Author : Barbara Bates
Publisher : University of Pennsylvania Press
Page : 448 pages
File Size : 30,50 MB
Release : 2015-07-27
Category : Medical
ISBN : 1512800295
Tuberculosis was the most common cause of death in the United States during the nineteenth century. The lingering illness devastated the lives of patients and families, and by the turn of the century, fears of infectiousness compounded their anguish. Historians have usually focused on the changing medical knowledge of tuberculosis or on the social campaigns to combat it. Using a wide range of sources, especially the extensive correspondence of a Philadelphia physician, Lawrence F. Flick, in Bargaining for Life Barbara Bates documents the human story by chronicling how men and women attempted to cope with the illness, get treatment, earn their living, and maintain social relationships.
Author : Robert Young Keers
Publisher : W.B. Saunders Company
Page : 284 pages
File Size : 24,76 MB
Release : 1978
Category : Medical
ISBN :
Author : Horace Green
Publisher : Hardpress Publishing
Page : 406 pages
File Size : 39,12 MB
Release : 2019-08-02
Category : History
ISBN : 9781406922318
This is a reproduction of the original artefact. Generally these books are created from careful scans of the original. This allows us to preserve the book accurately and present it in the way the author intended. Since the original versions are generally quite old, there may occasionally be certain imperfections within these reproductions.

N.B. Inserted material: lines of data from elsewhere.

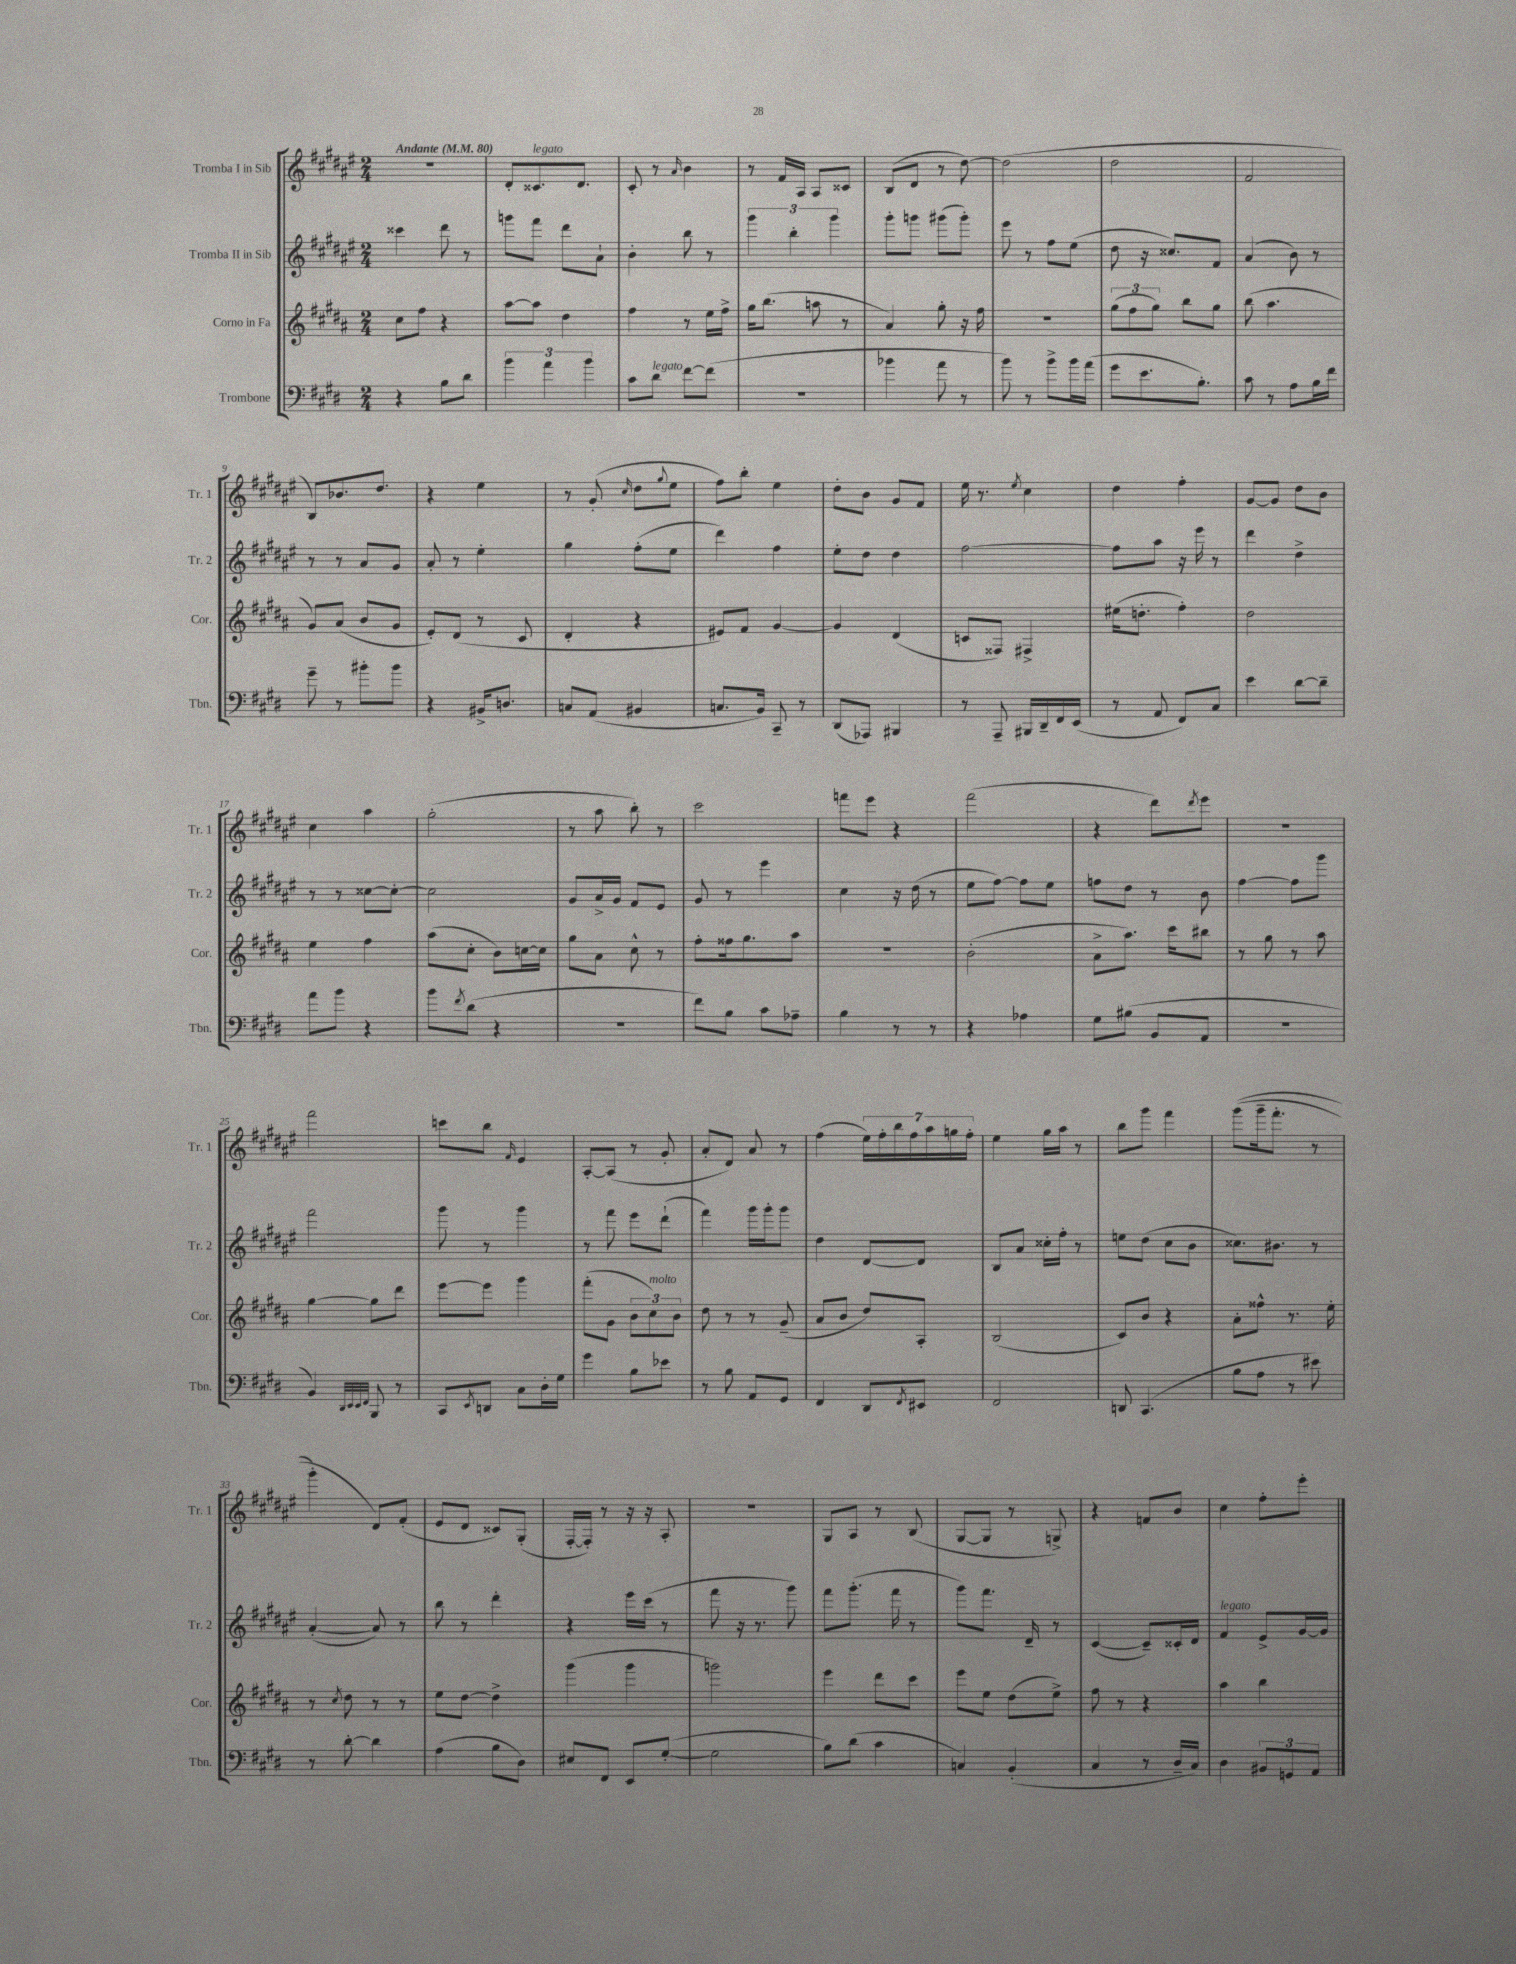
<<
\new StaffGroup <<
\new Staff = "s0" \with { instrumentName = "Tromba I in Sib" shortInstrumentName = "Tr. 1" } {
    \clef treble \key fis \major \numericTimeSignature \time 2/4 \tempo "Andante" 4 = 80
    R2 |
    dis'8-. cisis'8.^\markup { \italic "legato" } dis'8. |
    cis'8-. r8 \grace { ais'16 } b'4 |
    r8 fis'16 ais16 ais8 cisis'8 |
    b8( dis'8 r8 dis''8~) |
    dis''2( |
    dis''2 |
    fis'2 |
    b8) bes'8. dis''8. |
    r4 eis''4 |
    r8 gis'8-.( \grace { cis''16 } dis''8 \appoggiatura { gis''8 } eis''8 |
    fis''8) b''8-. eis''4 |
    dis''8-. b'8 gis'8 fis'8 |
    eis''16 r8. \acciaccatura { eis''8 } cis''4 |
    dis''4 fis''4-. |
    gis'8~ gis'8 dis''8 b'8 |
    cis''4 ais''4 |
    gis''2-.( |
    r8 ais''8 b''8-.) r8 |
    cis'''2 |
    f'''8 eis'''8 r4 |
    fis'''2( |
    r4 dis'''8) \acciaccatura { dis'''8 } eis'''8 |
    R2 |
    fis'''2 |
    c'''8 b''8 \grace { fis'16 } eis'4 |
    ais8~-. ais8( r8 gis'8-. |
    ais'8-. dis'8) ais'8 r8 |
    fis''4( \tuplet 7/4 { eis''16) fis''16-. b''16 fis''16 ais''16 g''16 fis''16-. } |
    eis''4 gis''16 ais''16 r8 |
    b''8 gis'''8 fis'''4 |
    gis'''8(\( gis'''16-- fis'''8.-. r8 |
    gis'''4-.) dis'8\) fis'8-.( |
    eis'8 dis'8 cisis'8) gis8-.( |
    fis16~-. fis16-.) r8 r16 r16 ais8-. |
    R2 |
    gis8 ais8 r8 b8( |
    gis8~ gis8 r8 g8->) |
    r4 f'8 b'8 |
    cis''4 fis''8-. eis'''8-. \bar "|." |
}
\new Staff = "s1" \with { instrumentName = "Tromba II in Sib" shortInstrumentName = "Tr. 2" } {
    \clef treble \key fis \major \numericTimeSignature \time 2/4
    cisis'''4 dis'''8 r8 |
    g'''8 fis'''8 dis'''8 ais'8-! |
    b'4-. b''8 r8 |
    \tuplet 3/2 { gis'''4 b''4-. gis'''4 } |
    gis'''8-. g'''8 gis'''8( gis'''8-.) |
    eis'''8 r8 fis''8 eis''8( |
    dis''8 r16 cisis''8.) fis'8 |
    ais'4( b'8) r8 |
    r8 r8 ais'8 gis'8 |
    ais'8-. r8 eis''4-. |
    gis''4 fis''8-.( eis''8 |
    dis'''4) fis''4 |
    eis''8-. dis''8 dis''4 |
    fis''2~ |
    fis''8 ais''8 r16 eis'''16 r8 |
    dis'''4 dis''4-> |
    r8 r8 cisis''8~ cisis''8~-. |
    cisis''2 |
    gis'8 ais'16-> gis'16 fis'8 eis'8 |
    gis'8 r8 eis'''4 |
    cis''4 r16 dis''16( r8 |
    eis''8 fis''8~) fis''8 eis''8 |
    f''8 dis''8 r8 b'8 |
    fis''4~ fis''8 gis'''8 |
    fis'''2 |
    gis'''8 r8 gis'''4 |
    r8 fis'''8 eis'''8 dis'''8-!( |
    fis'''4) gis'''16 gis'''16-. gis'''8 |
    dis''4 dis'8~ dis'8 |
    b8 ais'8 cisis''16-. fis''16-. r8 |
    e''8 dis''8( cis''8 b'8 |
    cisis''8.) bis'8. r8 |
    ais'4~-.( ais'8) r8 |
    b''8 r8 dis'''4-. |
    r4 eis'''16 cis'''16( r8 |
    fis'''8 r16 r8. gis'''8) |
    fis'''8 gis'''8.-.( fis'''16 r8 |
    gis'''8) fis'''8. dis'16-- r8 |
    cis'4~( cis'8--) cisis'16-. dis'16 |
    fis'4^\markup { \italic "legato" } eis'8-> gis'16~ gis'16 \bar "|." |
}
\new Staff = "s2" \with { instrumentName = "Corno in Fa" shortInstrumentName = "Cor." } {
    \clef treble \key b \major \numericTimeSignature \time 2/4
    cis''8 fis''8 r4 |
    ais''8~ ais''8 dis''4 |
    fis''4 r8 e''16 fis''16-> |
    gis''16 b''8.( a''8 r8 |
    ais'4) gis''8-. r16 fis''16 |
    R2 |
    \tuplet 3/2 { gis''8( fis''8 gis''8) } b''8 gis''8 |
    b''8( ais''4. |
    gis'8) ais'8( b'8 gis'8 |
    e'8-.) dis'8( r8 cis'8 |
    dis'4-. r4 |
    eis'8) fis'8 gis'4~ |
    gis'4 dis'4( |
    c'8 fisis8) fis4-> |
    eis''16( d''8.-. fis''4-.) |
    dis''2 |
    e''4 fis''4 |
    ais''8( cis''8-. b'8) c''16~ c''16 |
    gis''8 ais'8 cis''8-^ r8 |
    fis''8-. fisis''16 gis''8. ais''8 |
    r2 |
    b'2-.( |
    ais'8-> ais''8.) cis'''16 bis''8 |
    r8 gis''8 r8 ais''8 |
    gis''4~ gis''8 dis'''8 |
    e'''8~ e'''8 gis'''4 |
    fis'''8-.( gis'8 \tuplet 3/2 { b'8 cis''8^\markup { \italic "molto" }) b'8 } |
    dis''8 r8 r8 gis'8--( |
    ais'8 b'8 dis''8) ais8-. |
    b2( |
    cis'8) b'8 r4 |
    ais'8-. fisis''8-^ r8. e''16-. |
    r8 \acciaccatura { cis''8 } dis''8 r8 r8 |
    e''8 dis''8~ dis''4-> |
    gis'''4( gis'''4 |
    g'''2) |
    e'''4 dis'''8 cis'''8 |
    e'''8 e''8 dis''8( e''8->) |
    fis''8 r8 r4 |
    ais''4 b''4 \bar "|." |
}
\new Staff = "s3" \with { instrumentName = "Trombone" shortInstrumentName = "Tbn." } {
    \clef bass \key e \major \numericTimeSignature \time 2/4
    r4 b8 dis'8 |
    \tuplet 3/2 { b'4 a'4 b'4 } |
    cis'8 dis'8^\markup { \italic "legato" } fis'8~ fis'8( |
    r2 |
    bes'4 a'8 r8 |
    b'8) r8 b'8-> b'16 a'16( |
    gis'8 e'8. b8.-.) |
    cis'8 r8 a8 b16 fis'16 |
    gis'8-- r8 bis'8-. bis'8 |
    r4 bis,16-> d8. |
    c8 a,8( bis,4 |
    c8. b,16) cis,8-- r8 |
    dis,8( aes,,8) bis,,4 |
    r8 a,,8-- bis,,16 dis,16-- fis,16 e,16( |
    r8 a,8 fis,8) cis8 |
    e'4 dis'8~ dis'8-- |
    a'8 b'8 r4 |
    b'8 \acciaccatura { fis'8 } dis'8( r4 |
    R2 |
    fis'8) b8 cis'8 aes8-- |
    b4 r8 r8 |
    r4 aes4 |
    gis8 bis8( b,8 a,8 |
    r2 |
    b,4) \grace { dis,32 e,32 e,32 fis,32 } b,,8 r8 |
    cis,8 \acciaccatura { e,8 } d,8 cis8 dis16-. gis16 |
    gis'4 b8 ees'8 |
    r8 b8 a,8 gis,8 |
    fis,4 dis,8 \acciaccatura { fis,8 } eis,8 |
    fis,2 |
    d,8 cis,4.( |
    b8 a8 r8 eis'8) |
    r8 dis'8~-. dis'4 |
    a4( b8 dis8) |
    eis8 fis,8 e,8 gis8~-.( |
    gis2 |
    b8) dis'8( cis'4 |
    c4) b,4-.( |
    cis4 r8 dis16-- cis16) |
    dis4 \tuplet 3/2 { bis,8 g,8 a,8 } \bar "|." |
}
>>
>>
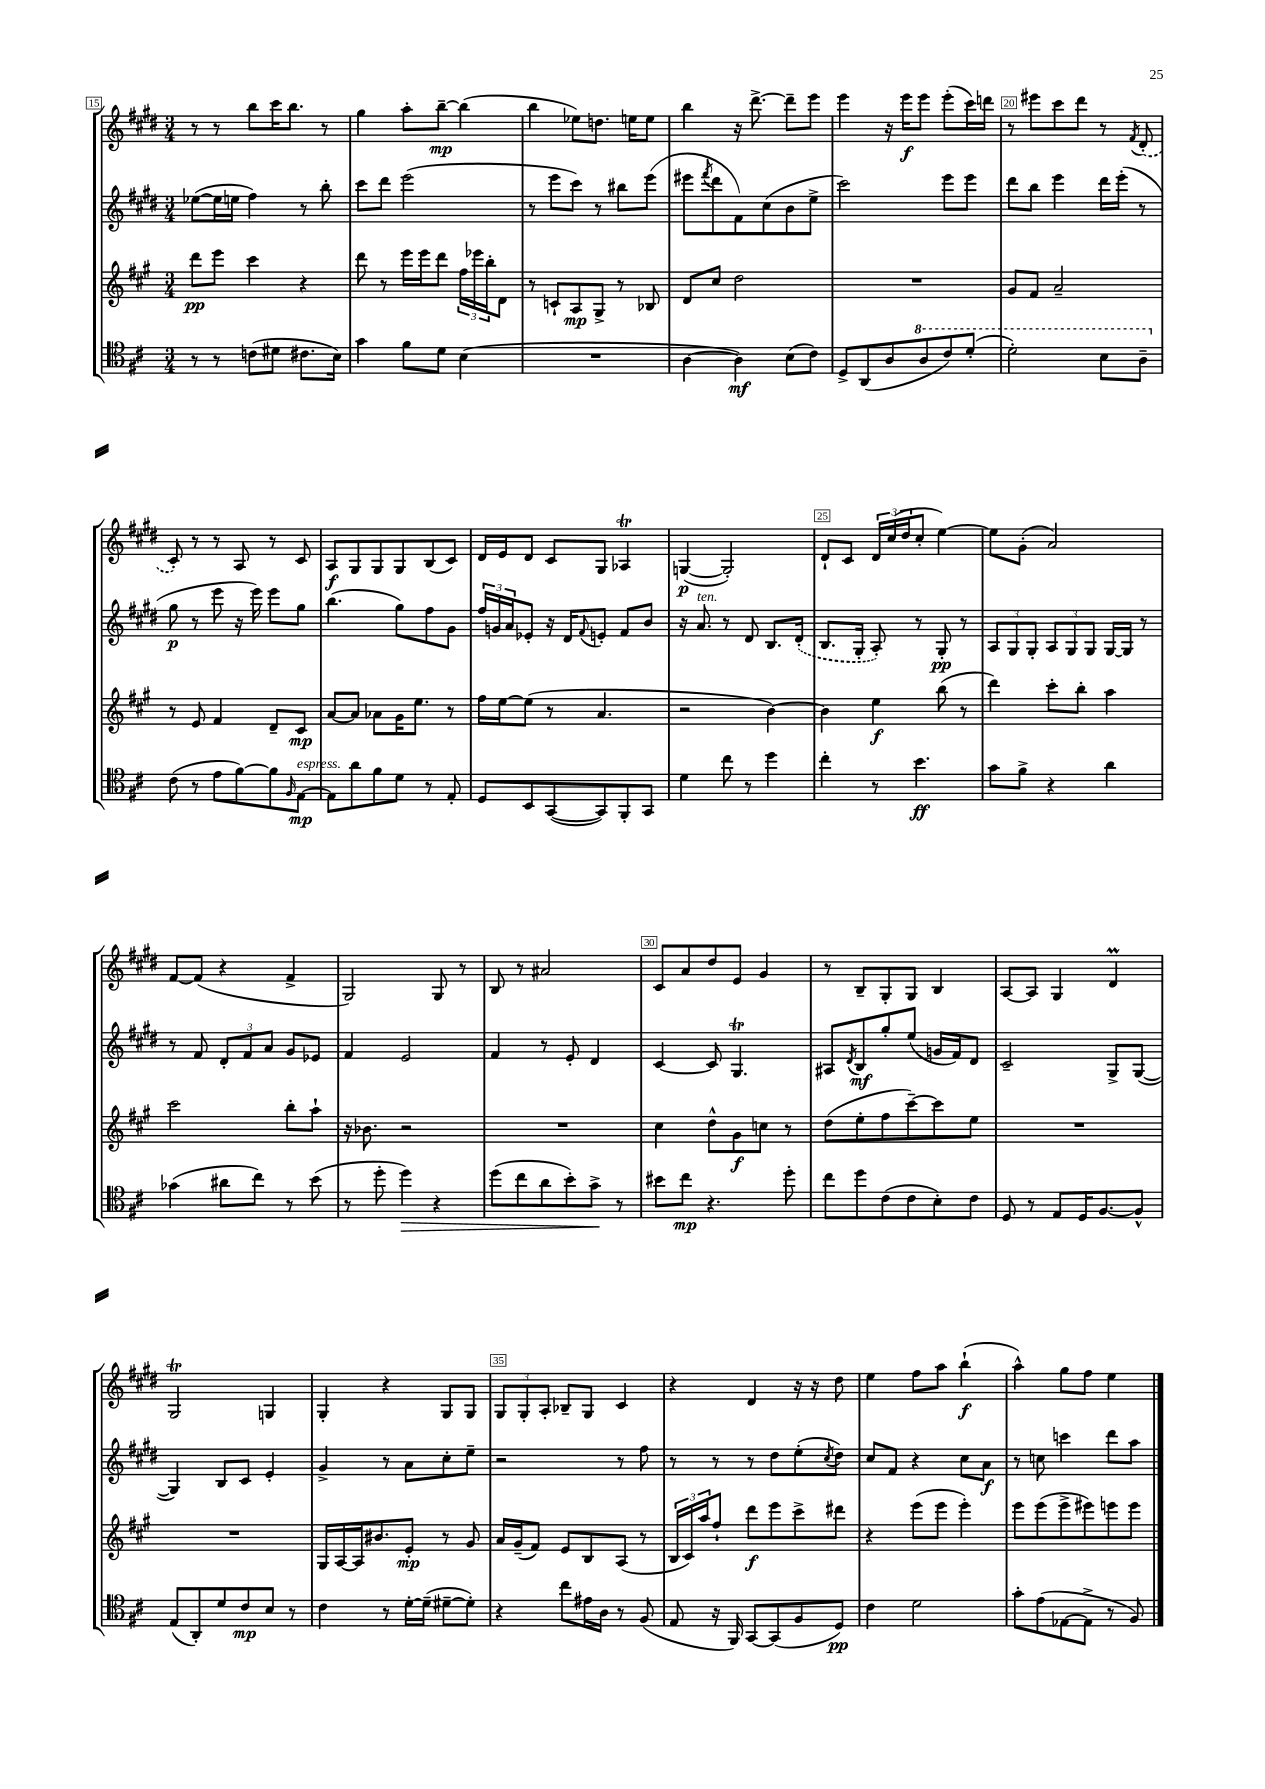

We're happy to make these classics available again for future generations to enjoy!
Author : Edward Osgood Otis
Publisher :
Page : 276 pages
File Size : 22,70 MB
Release : 1917
Category : Tuberculosis
ISBN :
Author : Thomas Dormandy
Publisher :
Page : 464 pages
File Size : 15,60 MB
Release : 1999
Category : Medical
ISBN :
This is a history of tuberculosis as a whole, including its social, artistic and human impact. Dormandy's graphic account for a cure is accompanied by a description of its complex natural history.